De verdere beoordeling
3.7
Thales heeft haar vordering primair gegrond op artikel 2:359c BW en subsidiair op artikel 2:92a BW of 2:201a BW. Gemalto was ten tijde van het uitbrengen van het openbaar bod een vennootschap waarvan de aandelen waren toegelaten tot de handel op een gereglementeerde markt zoals bedoeld in artikel 2:359a lid 1 BW, zodat de vordering in beginsel op artikel 2:359c BW kan worden gebaseerd.
3.8
Nu tegen gedaagden genoemd onder sub 2, 3 en 4 verstek is verleend, dient de Ondernemingskamer ingevolge het bepaalde in artikel 2:359c lid 5 BW ambtshalve te onderzoeken (i) of Thales een openbaar bod heeft uitgebracht, (ii) of Thales als aandeelhouder voor eigen rekening ten minste 95% van het geplaatste kapitaal van Gemalto verschaft en ten minste 95% van de stemrechten van Gemalto vertegenwoordigt en (iii) of de vordering is ingesteld tegen de gezamenlijke andere aandeelhouders.
3.9
Dat Thales een openbaar bod als bedoeld in artikel 5:74 Wft heeft uitgebracht blijkt uit het in 2.7 genoemde biedingsbericht en uit de door Thales (en Gemalto gezamenlijk) uitgebrachte persberichten van 27 maart 2018, 1 juni 2018, 10 augustus 2018, 14 maart 2019, 29 maart 2019 en 16 april 2019 en de verklaringen van ING Bank N.V. (de settlement agent, hierna: ING) van 26 april 2019 en van American Stock Transfer & Trust Company, LLC (de paying agent, hierna: AST) van 16 april 2019 (hierna: de ING-verklaring respectievelijk de AST-verklaring).
3.10
Wat betreft het door Thales gehouden percentage van het aandelenkapitaal van Gemalto overweegt de Ondernemingskamer als volgt.
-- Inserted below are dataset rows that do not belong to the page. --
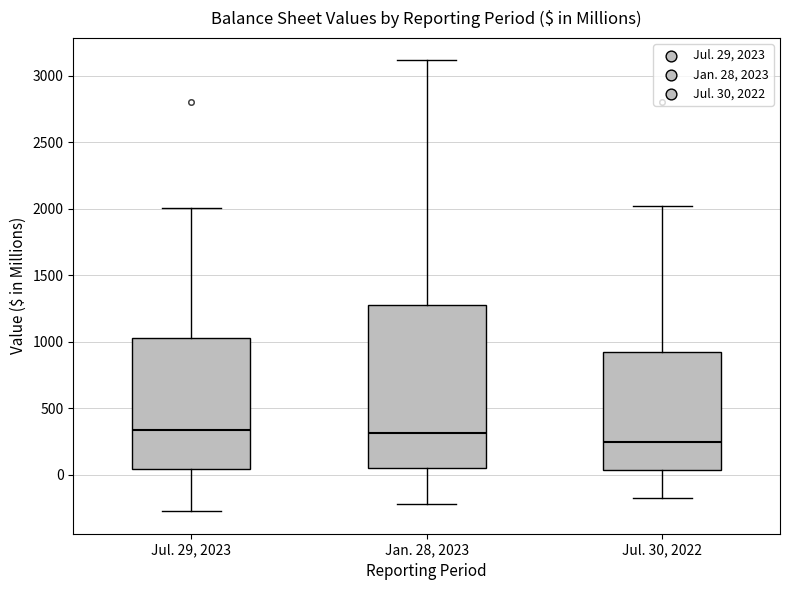

Reading left to right, transcribe this box plot: for each box, give where its median line is, the range the box spans, and where its two whiskers end, as read against the y-axis. The values are not printed on the chart, so give them approximately, as read against the axis.

Jul. 29, 2023: median 350, box 50 to 1050, whiskers -250 to 2000
Jan. 28, 2023: median 300, box 50 to 1300, whiskers -200 to 3100
Jul. 30, 2022: median 250, box 50 to 950, whiskers -150 to 2000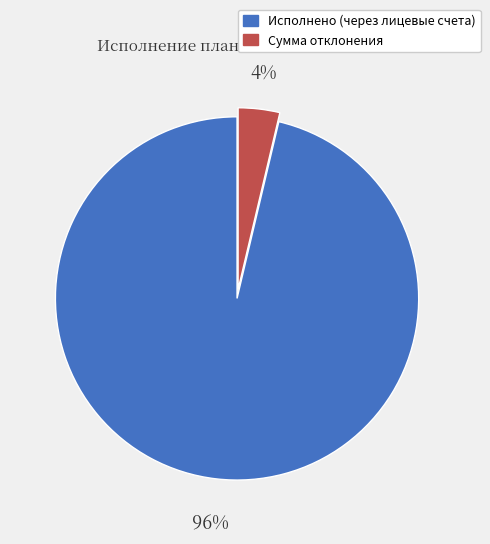

What percentage is the Сумма отклонения slice, to the nearest percent?

4%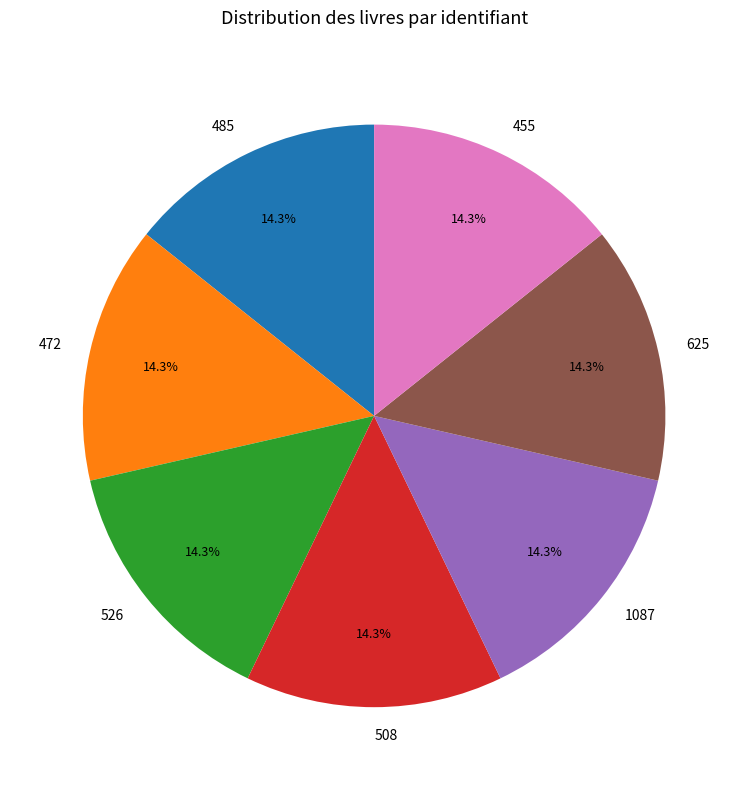

What portion of the pie excludes 1087?

85.7%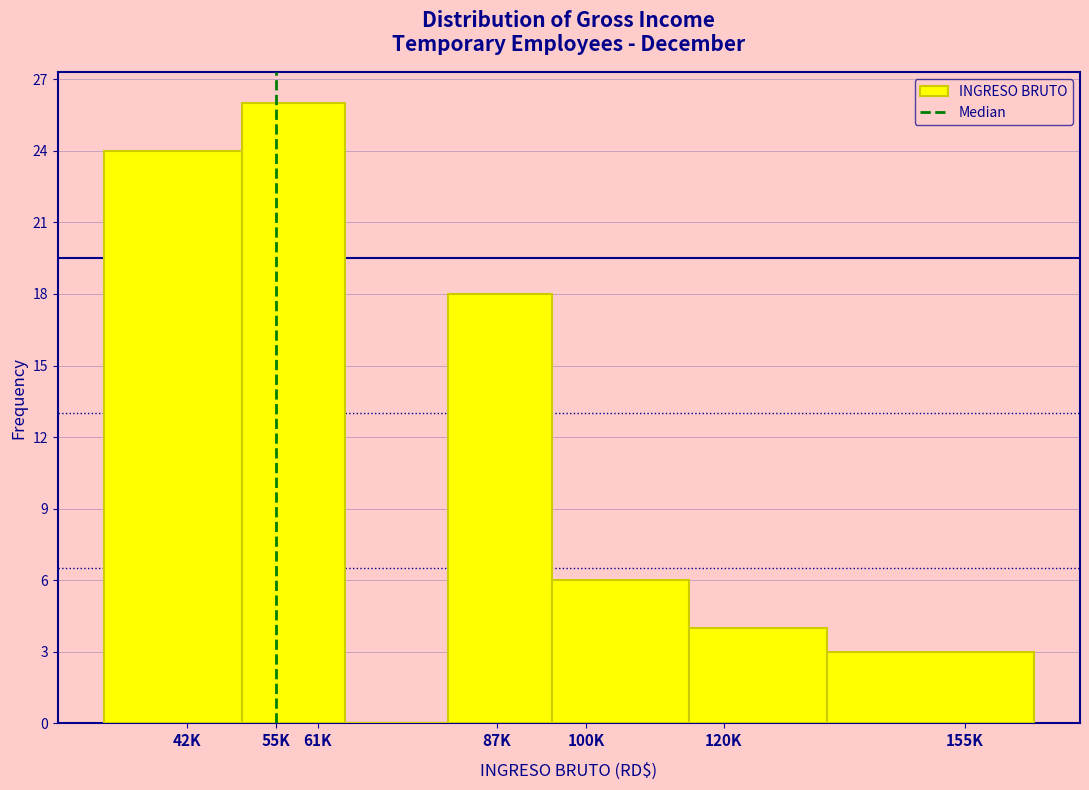

Reading right to left, extract all data points from this chart.

155K=3	120K=4	100K=6	87K=18	61K=0	55K=26	42K=24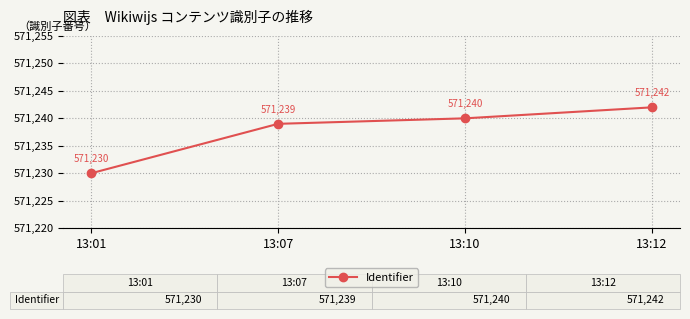

What value does the data have at 13:12, to the nearest 10?

571240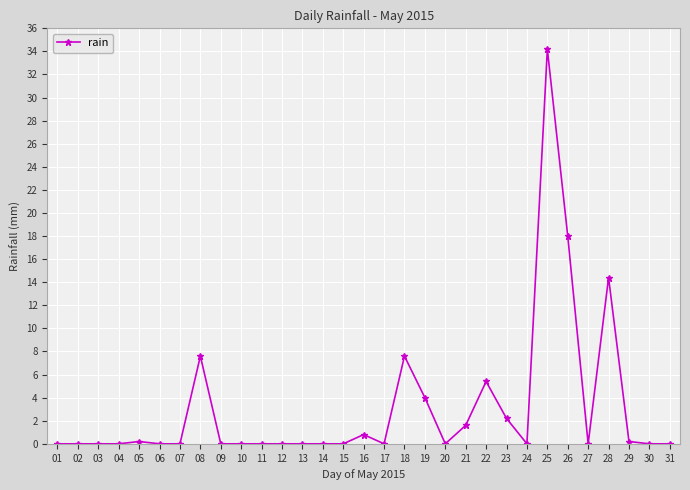

Reading right to left, extract all data points from this chart.

31=0.0	30=0.0	29=0.2	28=14.4	27=0.0	26=18.0	25=34.2	24=0.0	23=2.2	22=5.4	21=1.6	20=0.0	19=4.0	18=7.6	17=0.0	16=0.8	15=0.0	14=0.0	13=0.0	12=0.0	11=0.0	10=0.0	09=0.0	08=7.6	07=0.0	06=0.0	05=0.2	04=0.0	03=0.0	02=0.0	01=0.0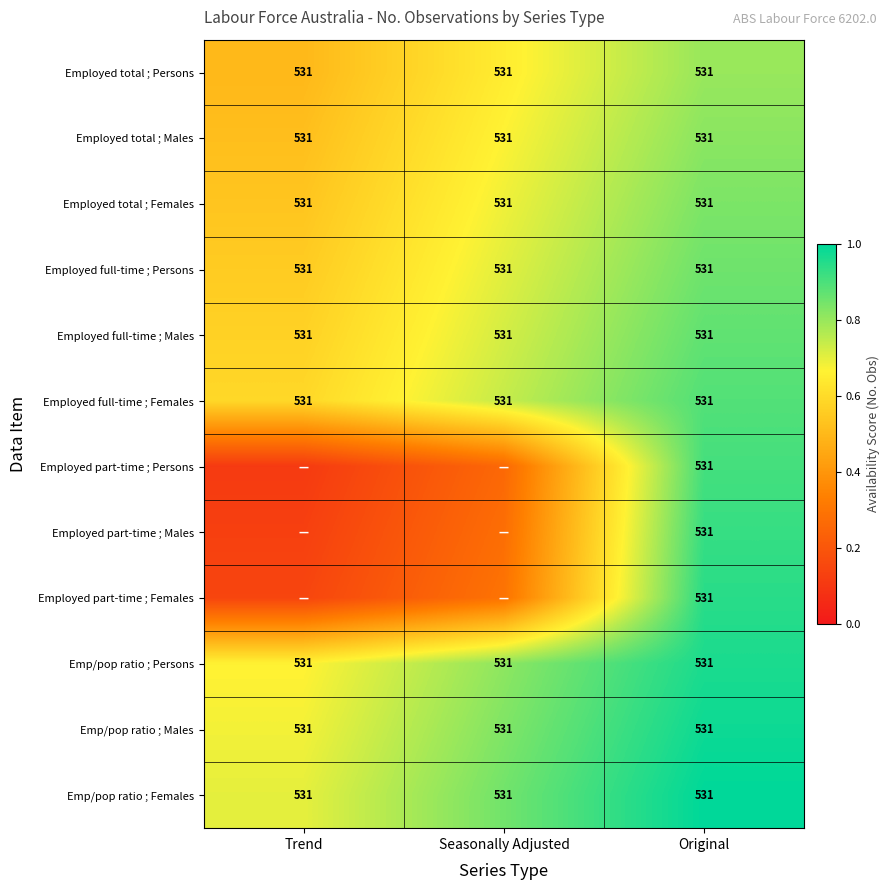

List the series in order of their peak value, lowest first.

Employed total ; Persons, Employed total ; Males, Employed total ; Females, Employed full-time ; Persons, Employed full-time ; Males, Employed full-time ; Females, Employed part-time ; Persons, Employed part-time ; Males, Employed part-time ; Females, Emp/pop ratio ; Persons, Emp/pop ratio ; Males, Emp/pop ratio ; Females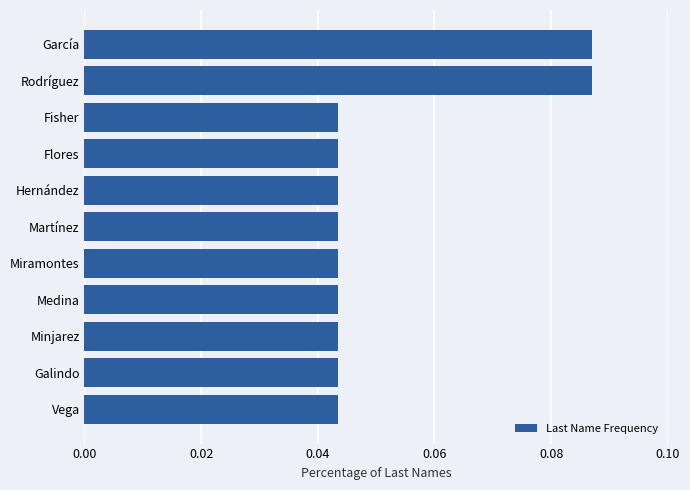

What is the sum of all values?

0.6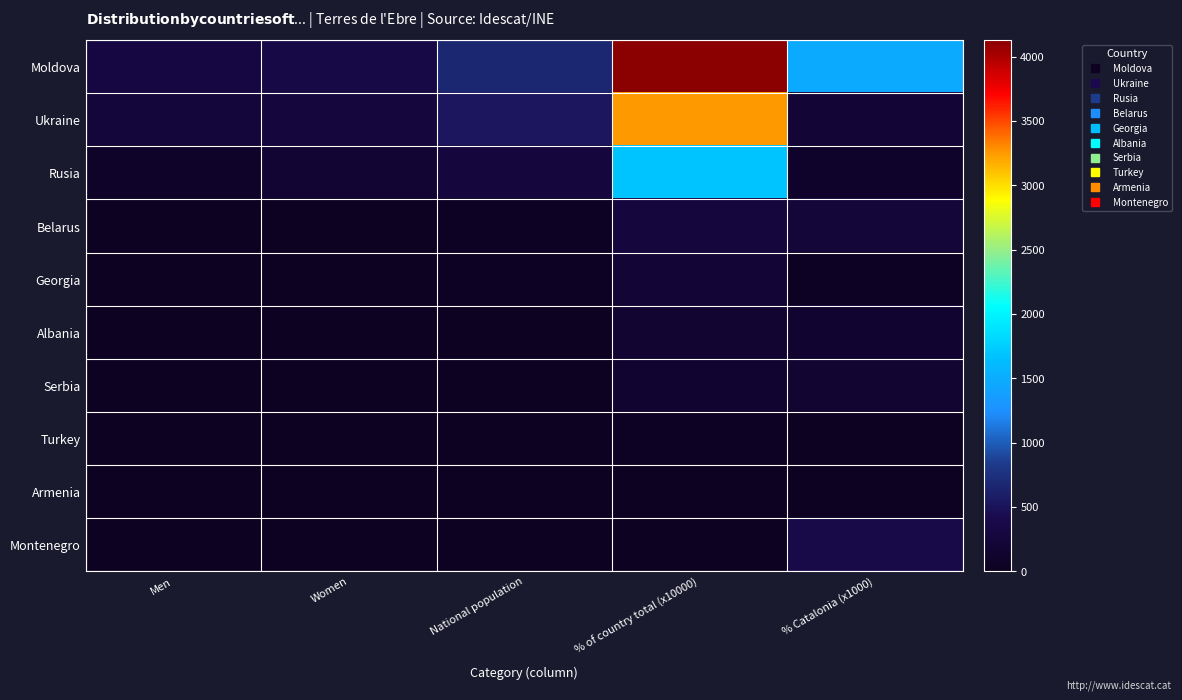

Between % of country total (x10000) and Men, which is larger?

% of country total (x10000)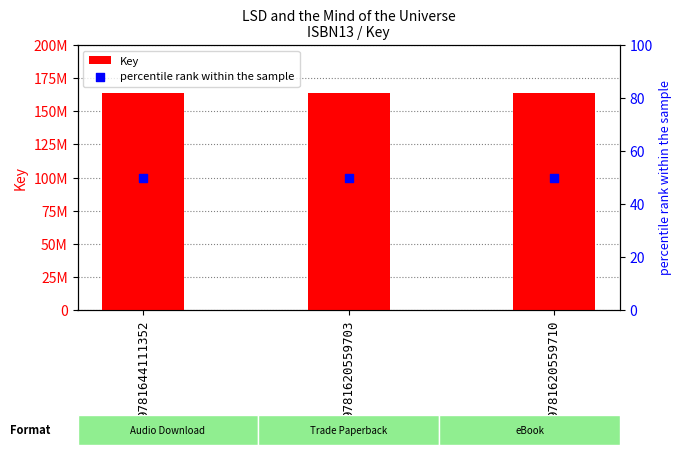

Which series has the widest spread of Y values?

Key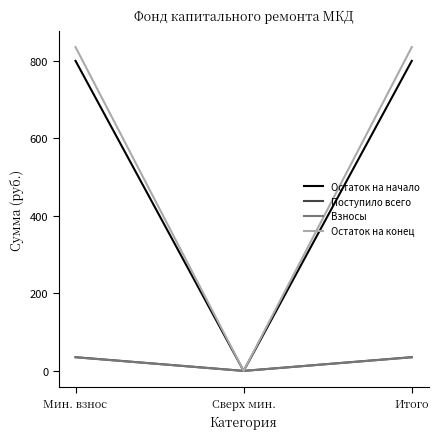

Which series has the widest spread of values?

Остаток на конец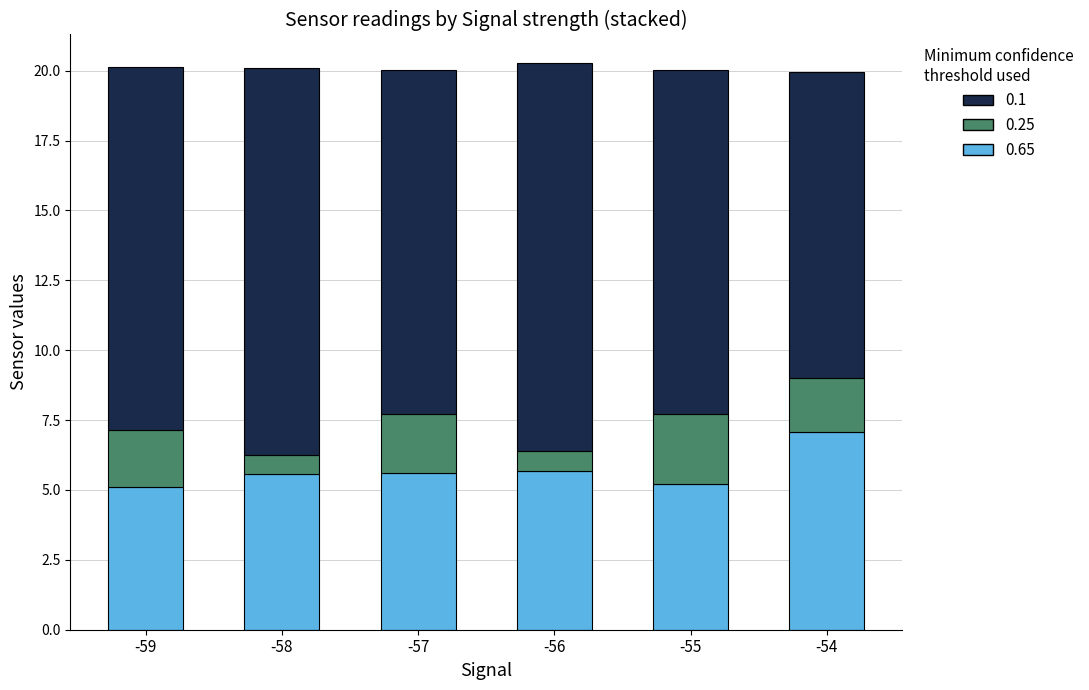

Is it true that 0.65 equals 5.6 at -57?

True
Thales heeft gesteld dat op de dag van dagvaarding het geplaatste aandelenkapitaal van Gemalto bestond uit 93.353.912 Aandelen (inclusief aandelen waarvoor ADSs waren uitgegeven) waarvan één Aandeel door Gemalto zelf wordt gehouden. Thales heeft voorts aangevoerd dat zij op die dag voor eigen rekening 90.570.096 Aandelen in het kapitaal van Gemalto hield.
3.11
Thales heeft ter staving van haar stelling dat zij per datum van het uitbrengen van de dagvaarding ten minste 95% van het geplaatste kapitaal verschaft en 95% van de stemrechten vertegenwoordigt onder meer overgelegd (kopieën van):
a) een uittreksel uit het handelsregister van de Kamer van Koophandel betreffende Gemalto van 21 mei 2019 inhoudende dat op die datum het geplaatste kapitaal € 93.353.912 bedroeg;
b) het gewaarmerkte aandeelhoudersregister van Gemalto, bijgewerkt tot de datum van dagvaarding, waarin onder andere staat vermeld dat in totaal 93.353.912 Aandelen in het kapitaal van Gemalto zijn geplaatst en uitstaan, waarvan per 23 april 2019 2.783.816 Aandelen op naam staan van Euroclear France en per 16 mei 2019 90.570.096 Aandelen op naam staan van Thales;
c) de doorlopende tekst van de statuten van Gemalto zoals deze luiden op de datum van dagvaarding waarin staat dat het maatschappelijk kapitaal van Gemalto € 150.000.000 bedraagt en is verdeeld in 150.000.000 aandelen met een nominale waarde van € 1 (artikel 3), dat alle aandelen op naam luiden (artikel 6.1) en dat voor elk aandeel één stem kan worden uitgebracht (artikel 28);
d) een verklaring van [D] , company secretary en corporate officer van Gemalto, van 21 mei 2019 en de daaraan als bijlagen gehechte ING-verklaring, AST-verklaring en zes onderhandse leveringsakten waaruit onder meer blijkt dat:
i. Gemalto op de dag van dagvaarding één Aandeel in haar eigen kapitaal houdt en het geplaatste en uitstaande kapitaal van Gemalto bestaat uit 93.353.911 Aandelen;
ii. Gemalto of aan haar verbonden rechtspersonen op de dag van dagvaarding geen ADS houden;
iii. Thales op de dag van dagvaarding 90.570.096 Aandelen en één ADS houdt.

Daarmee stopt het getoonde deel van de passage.